▶ [Material to process]
++++

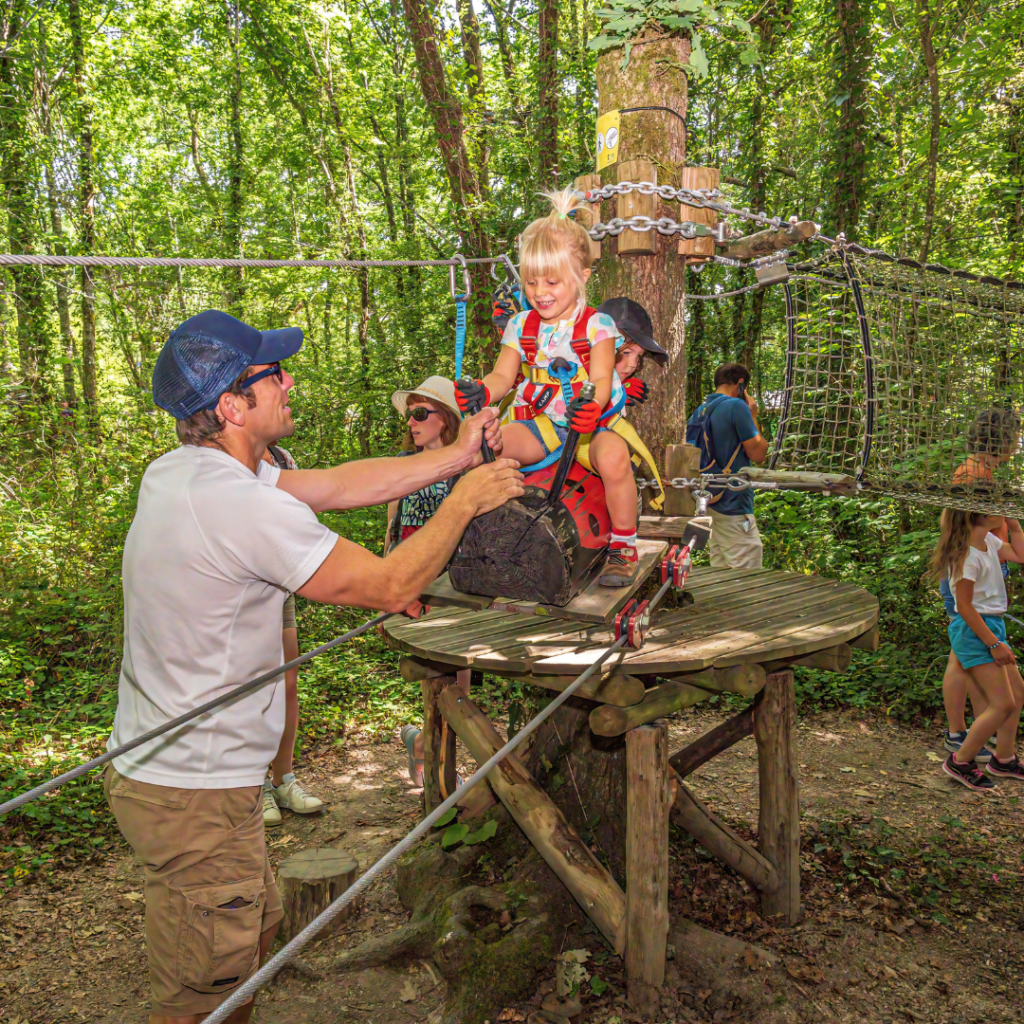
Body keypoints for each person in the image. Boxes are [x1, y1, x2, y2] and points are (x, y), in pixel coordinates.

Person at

++++

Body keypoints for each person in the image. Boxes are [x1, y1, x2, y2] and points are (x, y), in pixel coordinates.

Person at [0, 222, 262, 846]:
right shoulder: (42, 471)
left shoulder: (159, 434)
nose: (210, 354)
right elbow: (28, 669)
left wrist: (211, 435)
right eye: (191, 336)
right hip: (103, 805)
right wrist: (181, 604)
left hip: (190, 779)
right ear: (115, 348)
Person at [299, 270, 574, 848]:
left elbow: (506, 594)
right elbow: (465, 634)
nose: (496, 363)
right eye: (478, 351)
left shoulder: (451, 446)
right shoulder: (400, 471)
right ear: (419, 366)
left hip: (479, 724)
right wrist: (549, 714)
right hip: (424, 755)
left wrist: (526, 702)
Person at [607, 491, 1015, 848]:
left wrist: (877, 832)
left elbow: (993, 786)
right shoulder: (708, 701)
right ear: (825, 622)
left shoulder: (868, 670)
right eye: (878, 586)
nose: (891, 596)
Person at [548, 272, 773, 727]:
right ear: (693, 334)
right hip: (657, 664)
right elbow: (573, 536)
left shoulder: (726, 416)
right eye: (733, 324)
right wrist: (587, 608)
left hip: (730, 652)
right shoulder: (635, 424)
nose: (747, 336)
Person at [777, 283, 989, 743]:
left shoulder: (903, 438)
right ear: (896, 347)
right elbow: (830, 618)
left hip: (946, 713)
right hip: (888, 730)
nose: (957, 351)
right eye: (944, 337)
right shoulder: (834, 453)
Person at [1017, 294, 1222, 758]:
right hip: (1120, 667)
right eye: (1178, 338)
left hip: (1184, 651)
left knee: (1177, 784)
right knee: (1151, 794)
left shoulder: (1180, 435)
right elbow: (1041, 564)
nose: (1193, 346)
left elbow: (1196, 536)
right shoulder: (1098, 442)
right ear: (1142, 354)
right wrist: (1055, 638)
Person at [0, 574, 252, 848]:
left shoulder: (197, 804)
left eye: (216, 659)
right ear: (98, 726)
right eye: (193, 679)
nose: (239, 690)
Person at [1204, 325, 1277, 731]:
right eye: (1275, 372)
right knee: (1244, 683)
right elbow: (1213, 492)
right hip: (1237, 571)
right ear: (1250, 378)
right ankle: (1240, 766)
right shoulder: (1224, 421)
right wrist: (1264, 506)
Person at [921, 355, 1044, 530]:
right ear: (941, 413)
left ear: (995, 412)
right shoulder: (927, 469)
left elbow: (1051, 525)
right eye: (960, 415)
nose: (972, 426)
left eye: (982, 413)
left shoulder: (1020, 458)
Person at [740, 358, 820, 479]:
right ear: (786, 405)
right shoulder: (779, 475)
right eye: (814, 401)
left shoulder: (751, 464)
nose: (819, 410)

++++

Please copy, exactly and with nothing else, the lines above beginning at the line that has "right shoulder: (1098, 442)" and ending with the line that has "right wrist: (1264, 506)".

▶ [Solution to this exercise]
right shoulder: (1098, 442)
right ear: (1142, 354)
right wrist: (1055, 638)
Person at [0, 574, 252, 848]:
left shoulder: (197, 804)
left eye: (216, 659)
right ear: (98, 726)
right eye: (193, 679)
nose: (239, 690)
Person at [1204, 325, 1277, 731]:
right eye: (1275, 372)
right knee: (1244, 683)
right elbow: (1213, 492)
right hip: (1237, 571)
right ear: (1250, 378)
right ankle: (1240, 766)
right shoulder: (1224, 421)
right wrist: (1264, 506)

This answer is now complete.